第2話 条件

 ミセス・ヴェルセーノは店の扉を開けて中へ入ると、店内に明かりを灯した。

 そこにはの訪問者――ウェリックス公爵の姿があった。


 少し眩しそうに目を細めて、彼は口を開いた。

「夜分に申し訳ない。姉上、今日はお願いがあって来たのだが」

 普段よりも声に覇気がないように感じて、ミセス・ヴェルセーノは不審げに目を細める。

「おや、私のような隠居にもできることがあると?」

「ああ、姉上じゃなきゃできないことだ。……つまりだ、人質を用意してはもらえないだろうか」

 という語句に反応して、ミセス・ヴェルセーノは鋭い眼光を公爵に向けた。

「なんだい、意図が分かるように話しておくれよ」


 公爵はこれ見よがしに肩をすくめると、ミセス・ヴェルセーノに歩み寄り、顔を至近距離まで近づけた。

 身長差もあり、その威圧感から見下されているような感覚があった。

 それでも彼は自分の弟――そう思って、ミセス・ヴェルセーノは凛として公爵の顔を見返した。


「単刀直入に頼むよ。……姉上とも親しいクレイド・ルギューフェというあの青年。前に話した花売り娘とも繋がっているらしい。その娘を、青年をおびき寄せるための人質にしたいのだ。孤児院で働き、青年とも親しい姉上なら、花売り娘の居場所くらい分かるのではないかと考えたのだが」


「悪いが、私は知らないよ。それに、クレイドを裏切るような真似はできないね」


 ミセス・ヴェルセーノは睨みをきかせながら言い放った。

 その圧力に公爵はわずかにたじろいだが、咳払いをして冷静さを取り繕う。


「……とにかく、三日だ。三日後までに花売り娘を見つけてほしい」

「わがままだこと。そんな娘より、代わりに私を人質にしたらどうだい? 不確実な情報を信じるより、私のほうがよほど人質としての価値はあると思うがね?」

「的を得てはいるが、私が姉上を人質にするなど――」

「不都合があるかい? ……じゃあこうしようじゃないか。娘が見つからなかったら、代わりに私を人質として連れて行くのはどうだい?」

 公爵は不服そうな表情を見せたまま、小さなため息をついた。

「……分かった。ならば三日後、教会の日没を知らせる鐘が鳴ったら――」

「場所は広場だよ。鐘が鳴る頃、広場の教会側で待ち合わせだ。それともう一つ、あんたに頼みたいことがあるんだがね」

 ミセス・ヴェルセーノは会話の主導権を握るため、相手に余計な口を挟むすきを与えないように会話を進める。

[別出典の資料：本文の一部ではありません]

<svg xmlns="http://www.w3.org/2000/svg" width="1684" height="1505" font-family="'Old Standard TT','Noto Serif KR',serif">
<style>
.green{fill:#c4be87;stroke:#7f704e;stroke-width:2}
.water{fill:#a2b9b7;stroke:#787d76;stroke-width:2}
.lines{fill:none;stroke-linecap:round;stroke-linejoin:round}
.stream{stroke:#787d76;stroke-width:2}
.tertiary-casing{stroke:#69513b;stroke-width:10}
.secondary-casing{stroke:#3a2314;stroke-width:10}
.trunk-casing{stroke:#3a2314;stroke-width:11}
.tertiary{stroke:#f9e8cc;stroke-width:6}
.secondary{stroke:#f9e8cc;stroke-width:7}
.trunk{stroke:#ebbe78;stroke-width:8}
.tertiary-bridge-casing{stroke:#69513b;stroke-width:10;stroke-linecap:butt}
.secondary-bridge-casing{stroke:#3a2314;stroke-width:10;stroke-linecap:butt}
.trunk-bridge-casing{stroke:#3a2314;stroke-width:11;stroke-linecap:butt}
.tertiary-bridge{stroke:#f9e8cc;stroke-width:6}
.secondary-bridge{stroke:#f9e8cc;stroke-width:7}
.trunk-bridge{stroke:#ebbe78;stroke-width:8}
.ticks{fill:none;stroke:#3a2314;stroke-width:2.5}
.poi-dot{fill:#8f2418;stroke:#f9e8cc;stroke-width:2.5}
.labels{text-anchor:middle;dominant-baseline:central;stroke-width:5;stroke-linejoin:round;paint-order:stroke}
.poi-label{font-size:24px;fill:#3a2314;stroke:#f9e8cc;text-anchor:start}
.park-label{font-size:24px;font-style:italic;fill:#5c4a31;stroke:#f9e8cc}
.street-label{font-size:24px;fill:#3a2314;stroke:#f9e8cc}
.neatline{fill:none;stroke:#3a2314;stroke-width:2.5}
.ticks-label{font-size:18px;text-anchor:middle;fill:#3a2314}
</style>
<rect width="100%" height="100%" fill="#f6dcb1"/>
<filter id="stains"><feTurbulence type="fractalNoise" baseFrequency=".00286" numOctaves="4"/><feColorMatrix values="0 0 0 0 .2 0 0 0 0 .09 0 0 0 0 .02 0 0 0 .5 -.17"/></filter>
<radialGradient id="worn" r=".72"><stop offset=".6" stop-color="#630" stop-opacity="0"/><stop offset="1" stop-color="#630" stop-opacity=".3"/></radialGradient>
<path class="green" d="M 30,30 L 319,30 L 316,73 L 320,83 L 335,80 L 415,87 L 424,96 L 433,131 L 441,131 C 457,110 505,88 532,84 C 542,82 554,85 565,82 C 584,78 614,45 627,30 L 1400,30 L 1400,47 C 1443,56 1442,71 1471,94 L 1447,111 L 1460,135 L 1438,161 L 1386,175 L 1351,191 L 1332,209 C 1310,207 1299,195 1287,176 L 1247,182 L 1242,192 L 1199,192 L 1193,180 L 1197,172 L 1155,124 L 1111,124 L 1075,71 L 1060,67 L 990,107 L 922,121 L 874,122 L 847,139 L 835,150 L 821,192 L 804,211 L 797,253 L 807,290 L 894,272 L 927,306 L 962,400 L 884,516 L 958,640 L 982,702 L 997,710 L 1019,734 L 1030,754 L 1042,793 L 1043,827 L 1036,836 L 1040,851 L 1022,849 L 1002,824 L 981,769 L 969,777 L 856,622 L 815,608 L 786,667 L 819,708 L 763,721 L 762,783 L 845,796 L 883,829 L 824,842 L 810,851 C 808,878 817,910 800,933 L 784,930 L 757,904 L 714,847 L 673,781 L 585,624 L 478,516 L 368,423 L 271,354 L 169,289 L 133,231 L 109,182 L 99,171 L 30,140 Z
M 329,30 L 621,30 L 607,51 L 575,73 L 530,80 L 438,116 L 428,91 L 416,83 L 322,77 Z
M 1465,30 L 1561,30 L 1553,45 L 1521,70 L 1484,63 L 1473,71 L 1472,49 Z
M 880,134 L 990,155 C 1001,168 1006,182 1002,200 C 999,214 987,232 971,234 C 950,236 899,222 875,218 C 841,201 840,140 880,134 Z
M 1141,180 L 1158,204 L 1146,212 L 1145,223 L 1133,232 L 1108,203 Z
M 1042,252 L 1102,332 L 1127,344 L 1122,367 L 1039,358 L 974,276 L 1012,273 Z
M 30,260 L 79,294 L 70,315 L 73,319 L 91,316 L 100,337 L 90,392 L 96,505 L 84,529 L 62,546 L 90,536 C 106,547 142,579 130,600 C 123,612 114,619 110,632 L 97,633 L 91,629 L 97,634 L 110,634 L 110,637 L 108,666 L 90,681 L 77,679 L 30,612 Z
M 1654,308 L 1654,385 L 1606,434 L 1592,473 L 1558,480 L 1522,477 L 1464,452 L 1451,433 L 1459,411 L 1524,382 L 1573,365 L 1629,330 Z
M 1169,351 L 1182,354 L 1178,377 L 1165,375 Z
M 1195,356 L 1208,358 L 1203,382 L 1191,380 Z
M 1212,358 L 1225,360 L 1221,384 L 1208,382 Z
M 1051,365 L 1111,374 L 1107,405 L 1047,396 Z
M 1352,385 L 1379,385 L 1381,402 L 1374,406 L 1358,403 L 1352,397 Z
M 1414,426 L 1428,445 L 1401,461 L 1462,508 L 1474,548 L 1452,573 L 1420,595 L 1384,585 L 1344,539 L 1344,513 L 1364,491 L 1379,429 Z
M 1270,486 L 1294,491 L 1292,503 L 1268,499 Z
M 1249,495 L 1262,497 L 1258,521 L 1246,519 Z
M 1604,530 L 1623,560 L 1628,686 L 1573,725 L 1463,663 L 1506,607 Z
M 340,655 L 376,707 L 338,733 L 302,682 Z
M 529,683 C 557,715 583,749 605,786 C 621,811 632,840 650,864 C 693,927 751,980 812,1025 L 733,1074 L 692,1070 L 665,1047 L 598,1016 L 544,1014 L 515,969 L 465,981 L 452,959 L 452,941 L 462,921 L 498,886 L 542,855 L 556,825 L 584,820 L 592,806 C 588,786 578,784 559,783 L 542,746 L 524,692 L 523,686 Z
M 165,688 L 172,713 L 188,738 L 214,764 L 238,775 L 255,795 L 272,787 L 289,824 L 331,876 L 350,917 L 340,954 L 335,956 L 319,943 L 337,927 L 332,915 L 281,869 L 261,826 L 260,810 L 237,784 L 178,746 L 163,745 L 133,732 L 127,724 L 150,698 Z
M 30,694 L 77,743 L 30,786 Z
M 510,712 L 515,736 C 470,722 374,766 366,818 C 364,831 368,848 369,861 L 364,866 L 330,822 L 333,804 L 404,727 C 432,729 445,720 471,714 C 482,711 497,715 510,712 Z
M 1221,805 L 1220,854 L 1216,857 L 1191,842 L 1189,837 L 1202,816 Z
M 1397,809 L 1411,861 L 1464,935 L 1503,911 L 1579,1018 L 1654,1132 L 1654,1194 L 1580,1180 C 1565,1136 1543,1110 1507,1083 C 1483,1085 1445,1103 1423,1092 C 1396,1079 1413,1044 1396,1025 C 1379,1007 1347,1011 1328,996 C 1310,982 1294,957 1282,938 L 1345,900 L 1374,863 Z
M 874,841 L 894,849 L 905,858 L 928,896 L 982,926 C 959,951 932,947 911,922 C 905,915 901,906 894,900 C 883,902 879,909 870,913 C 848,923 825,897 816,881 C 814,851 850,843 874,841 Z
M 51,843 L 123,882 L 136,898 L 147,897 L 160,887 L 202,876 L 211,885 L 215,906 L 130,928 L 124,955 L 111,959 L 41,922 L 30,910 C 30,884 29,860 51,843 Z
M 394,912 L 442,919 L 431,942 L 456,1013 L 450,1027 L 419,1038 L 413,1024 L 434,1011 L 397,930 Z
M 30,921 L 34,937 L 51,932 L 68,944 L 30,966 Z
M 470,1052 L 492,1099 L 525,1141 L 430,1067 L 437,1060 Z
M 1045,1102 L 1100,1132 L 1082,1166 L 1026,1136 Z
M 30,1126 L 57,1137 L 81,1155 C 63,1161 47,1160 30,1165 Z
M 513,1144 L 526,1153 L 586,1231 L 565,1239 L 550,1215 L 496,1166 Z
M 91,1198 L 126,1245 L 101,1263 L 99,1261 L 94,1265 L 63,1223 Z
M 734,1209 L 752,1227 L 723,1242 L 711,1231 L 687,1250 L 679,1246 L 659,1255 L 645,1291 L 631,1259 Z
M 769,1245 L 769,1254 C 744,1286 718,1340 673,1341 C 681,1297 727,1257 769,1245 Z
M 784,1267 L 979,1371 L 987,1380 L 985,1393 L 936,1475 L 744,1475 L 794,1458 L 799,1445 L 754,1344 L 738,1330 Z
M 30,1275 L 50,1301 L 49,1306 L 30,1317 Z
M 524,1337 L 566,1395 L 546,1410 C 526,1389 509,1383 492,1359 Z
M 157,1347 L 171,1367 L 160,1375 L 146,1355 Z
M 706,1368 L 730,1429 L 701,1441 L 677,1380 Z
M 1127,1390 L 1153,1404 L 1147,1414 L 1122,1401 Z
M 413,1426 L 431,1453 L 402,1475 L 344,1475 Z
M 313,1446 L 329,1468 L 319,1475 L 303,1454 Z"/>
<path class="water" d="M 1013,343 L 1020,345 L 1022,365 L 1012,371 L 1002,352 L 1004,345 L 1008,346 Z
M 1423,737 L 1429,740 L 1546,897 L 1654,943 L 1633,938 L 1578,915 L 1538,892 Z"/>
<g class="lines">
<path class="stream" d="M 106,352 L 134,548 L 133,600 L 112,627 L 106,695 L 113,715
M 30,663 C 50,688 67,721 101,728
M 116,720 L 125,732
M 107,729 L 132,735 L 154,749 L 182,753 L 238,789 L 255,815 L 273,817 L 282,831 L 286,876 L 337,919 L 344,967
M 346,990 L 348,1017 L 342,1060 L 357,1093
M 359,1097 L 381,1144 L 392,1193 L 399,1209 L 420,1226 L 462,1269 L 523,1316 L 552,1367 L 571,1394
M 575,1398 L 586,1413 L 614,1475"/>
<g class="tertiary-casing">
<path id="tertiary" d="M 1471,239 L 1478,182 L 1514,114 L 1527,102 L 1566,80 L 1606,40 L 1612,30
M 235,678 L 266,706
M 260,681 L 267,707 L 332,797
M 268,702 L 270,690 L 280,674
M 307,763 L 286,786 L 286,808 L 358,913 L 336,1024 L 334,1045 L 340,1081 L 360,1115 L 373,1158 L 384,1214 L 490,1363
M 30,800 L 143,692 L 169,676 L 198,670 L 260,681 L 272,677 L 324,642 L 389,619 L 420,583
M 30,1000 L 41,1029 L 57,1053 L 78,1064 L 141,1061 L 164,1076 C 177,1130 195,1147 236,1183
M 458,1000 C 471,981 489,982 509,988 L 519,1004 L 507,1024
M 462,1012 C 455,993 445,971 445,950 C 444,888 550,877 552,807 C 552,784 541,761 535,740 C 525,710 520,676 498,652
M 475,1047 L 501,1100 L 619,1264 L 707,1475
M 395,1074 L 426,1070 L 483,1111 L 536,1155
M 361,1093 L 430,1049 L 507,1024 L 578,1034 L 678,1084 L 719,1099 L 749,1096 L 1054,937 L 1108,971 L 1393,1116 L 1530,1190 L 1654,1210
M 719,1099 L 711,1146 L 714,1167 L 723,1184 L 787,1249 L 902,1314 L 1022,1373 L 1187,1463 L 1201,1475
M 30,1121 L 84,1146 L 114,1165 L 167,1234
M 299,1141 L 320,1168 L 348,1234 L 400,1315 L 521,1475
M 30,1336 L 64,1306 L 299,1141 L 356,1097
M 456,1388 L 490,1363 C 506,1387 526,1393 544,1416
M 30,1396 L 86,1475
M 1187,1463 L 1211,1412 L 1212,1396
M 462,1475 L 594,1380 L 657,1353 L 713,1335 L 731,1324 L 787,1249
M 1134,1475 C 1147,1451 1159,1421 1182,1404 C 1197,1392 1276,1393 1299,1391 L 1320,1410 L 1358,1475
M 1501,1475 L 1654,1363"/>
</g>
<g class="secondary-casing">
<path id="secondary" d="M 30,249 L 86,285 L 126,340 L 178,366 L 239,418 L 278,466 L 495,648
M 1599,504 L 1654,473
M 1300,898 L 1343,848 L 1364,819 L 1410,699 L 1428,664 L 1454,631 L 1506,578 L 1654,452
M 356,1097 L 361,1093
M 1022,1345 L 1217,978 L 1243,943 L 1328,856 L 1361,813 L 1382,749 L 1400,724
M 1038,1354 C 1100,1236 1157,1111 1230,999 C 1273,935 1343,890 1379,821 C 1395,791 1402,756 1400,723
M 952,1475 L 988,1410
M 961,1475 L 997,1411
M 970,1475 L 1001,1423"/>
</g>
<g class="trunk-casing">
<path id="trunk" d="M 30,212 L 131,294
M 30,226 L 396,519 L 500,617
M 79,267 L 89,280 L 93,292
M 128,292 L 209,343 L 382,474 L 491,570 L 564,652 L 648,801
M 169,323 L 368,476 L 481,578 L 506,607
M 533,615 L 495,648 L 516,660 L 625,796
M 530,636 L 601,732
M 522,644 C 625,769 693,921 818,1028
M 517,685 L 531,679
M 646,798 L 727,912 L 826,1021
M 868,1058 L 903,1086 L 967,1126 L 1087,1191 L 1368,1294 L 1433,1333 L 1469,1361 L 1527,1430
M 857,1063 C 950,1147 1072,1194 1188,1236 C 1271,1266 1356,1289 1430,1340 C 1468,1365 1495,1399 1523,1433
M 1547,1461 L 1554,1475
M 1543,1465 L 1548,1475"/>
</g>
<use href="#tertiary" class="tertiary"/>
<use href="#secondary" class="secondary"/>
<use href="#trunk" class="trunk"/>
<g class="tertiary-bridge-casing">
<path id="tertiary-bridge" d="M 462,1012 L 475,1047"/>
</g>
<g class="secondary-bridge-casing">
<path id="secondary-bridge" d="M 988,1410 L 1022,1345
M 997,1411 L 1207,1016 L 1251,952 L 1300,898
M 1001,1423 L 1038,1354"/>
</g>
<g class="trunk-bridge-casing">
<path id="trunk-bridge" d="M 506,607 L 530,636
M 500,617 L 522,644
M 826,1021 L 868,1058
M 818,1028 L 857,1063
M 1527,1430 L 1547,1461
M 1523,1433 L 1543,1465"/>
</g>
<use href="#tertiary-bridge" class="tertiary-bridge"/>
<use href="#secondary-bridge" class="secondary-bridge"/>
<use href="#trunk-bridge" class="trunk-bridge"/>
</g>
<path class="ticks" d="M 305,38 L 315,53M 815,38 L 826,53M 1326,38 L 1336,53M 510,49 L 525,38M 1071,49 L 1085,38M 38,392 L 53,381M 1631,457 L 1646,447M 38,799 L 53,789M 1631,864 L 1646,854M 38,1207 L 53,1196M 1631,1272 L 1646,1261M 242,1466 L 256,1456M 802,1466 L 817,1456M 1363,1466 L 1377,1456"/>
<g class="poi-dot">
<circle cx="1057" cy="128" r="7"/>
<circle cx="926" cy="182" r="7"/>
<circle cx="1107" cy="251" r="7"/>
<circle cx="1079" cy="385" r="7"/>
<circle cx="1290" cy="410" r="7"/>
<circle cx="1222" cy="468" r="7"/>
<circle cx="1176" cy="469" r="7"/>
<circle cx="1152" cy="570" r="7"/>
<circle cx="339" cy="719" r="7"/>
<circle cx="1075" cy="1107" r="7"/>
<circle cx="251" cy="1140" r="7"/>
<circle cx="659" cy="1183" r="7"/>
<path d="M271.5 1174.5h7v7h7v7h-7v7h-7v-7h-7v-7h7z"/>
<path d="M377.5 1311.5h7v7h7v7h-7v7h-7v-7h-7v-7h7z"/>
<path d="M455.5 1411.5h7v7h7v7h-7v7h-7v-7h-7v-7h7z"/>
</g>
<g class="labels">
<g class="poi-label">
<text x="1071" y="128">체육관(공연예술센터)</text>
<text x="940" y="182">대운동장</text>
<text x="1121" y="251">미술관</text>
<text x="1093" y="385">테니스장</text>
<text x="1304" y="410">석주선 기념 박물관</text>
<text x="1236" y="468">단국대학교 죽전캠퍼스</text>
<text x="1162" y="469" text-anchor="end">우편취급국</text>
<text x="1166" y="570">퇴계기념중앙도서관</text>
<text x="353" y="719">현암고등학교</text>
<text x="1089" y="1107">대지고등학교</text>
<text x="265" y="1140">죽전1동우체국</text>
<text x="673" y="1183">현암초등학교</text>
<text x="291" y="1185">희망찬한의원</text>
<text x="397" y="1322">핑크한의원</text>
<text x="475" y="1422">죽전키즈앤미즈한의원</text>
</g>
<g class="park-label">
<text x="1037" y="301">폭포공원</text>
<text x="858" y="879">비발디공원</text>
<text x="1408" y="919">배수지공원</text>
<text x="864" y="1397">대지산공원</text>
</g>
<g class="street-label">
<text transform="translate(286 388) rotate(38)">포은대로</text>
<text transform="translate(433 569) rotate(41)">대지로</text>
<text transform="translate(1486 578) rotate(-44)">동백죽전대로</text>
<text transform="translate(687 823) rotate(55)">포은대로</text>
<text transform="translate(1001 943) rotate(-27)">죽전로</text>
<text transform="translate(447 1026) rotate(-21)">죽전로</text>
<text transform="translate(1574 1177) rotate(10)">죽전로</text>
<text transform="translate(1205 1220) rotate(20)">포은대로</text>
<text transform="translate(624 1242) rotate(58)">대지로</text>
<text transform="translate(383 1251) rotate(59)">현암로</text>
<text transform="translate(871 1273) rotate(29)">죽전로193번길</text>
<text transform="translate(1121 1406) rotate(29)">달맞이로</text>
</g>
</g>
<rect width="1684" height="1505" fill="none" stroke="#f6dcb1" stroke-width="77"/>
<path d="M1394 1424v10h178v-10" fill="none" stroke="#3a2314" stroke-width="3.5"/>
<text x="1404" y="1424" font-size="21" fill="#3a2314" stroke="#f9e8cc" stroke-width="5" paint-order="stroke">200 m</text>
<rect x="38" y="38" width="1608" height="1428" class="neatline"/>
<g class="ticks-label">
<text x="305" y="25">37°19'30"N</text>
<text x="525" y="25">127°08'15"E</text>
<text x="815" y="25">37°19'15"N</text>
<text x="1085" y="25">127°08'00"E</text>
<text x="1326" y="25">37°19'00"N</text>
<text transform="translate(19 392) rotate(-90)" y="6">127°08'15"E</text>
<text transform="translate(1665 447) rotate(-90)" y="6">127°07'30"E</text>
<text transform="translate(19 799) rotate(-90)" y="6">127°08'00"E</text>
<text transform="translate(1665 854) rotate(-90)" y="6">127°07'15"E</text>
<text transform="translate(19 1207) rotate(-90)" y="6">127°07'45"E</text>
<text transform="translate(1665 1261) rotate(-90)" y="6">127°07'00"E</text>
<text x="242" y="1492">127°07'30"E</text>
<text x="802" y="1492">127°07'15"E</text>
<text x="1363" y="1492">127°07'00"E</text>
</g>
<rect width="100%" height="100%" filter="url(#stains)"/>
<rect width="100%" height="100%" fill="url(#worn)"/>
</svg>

「もし私が人質になったときは、クレイドやその花売り娘には一切干渉しないことを約束しておくれ」

「姉上、それでは人質の意味がないのでは?」

「いいや? 私の生活拠点をウェリックスの屋敷に移すさ。これから、あんたは好きでもない街を出歩かずに済むんだ。良いじゃないか。……それとも、あんたにとって私の価値はその程度なのかい?」

 ウェリックス公爵は苦々しい顔で後ずさる。

「そ、そんなことは、断じてないが……」

 ミセス・ヴェルセーノは口元に笑みを浮かべた。

「迷うくらいなら、それで決まりとしようじゃないか。じゃあ、今日はもう帰っておくれ」


「待ってくれ、姉上。今、姉上は何をしていたんだ?」


 この質問が単なる雑談なのか、それとも何か意図を込めたものなのか、すぐに判断がつかなかった。


 ひとまず当たり障りのない言葉を返す。

「そりゃあ夕食の片付けさ。ああ、でも残念ながら、料理はもう全部なくなっちまったよ」

 公爵は目に見えて残念そうな顔をしながら、ミセス・ヴェルセーノの目をじっと見つめた。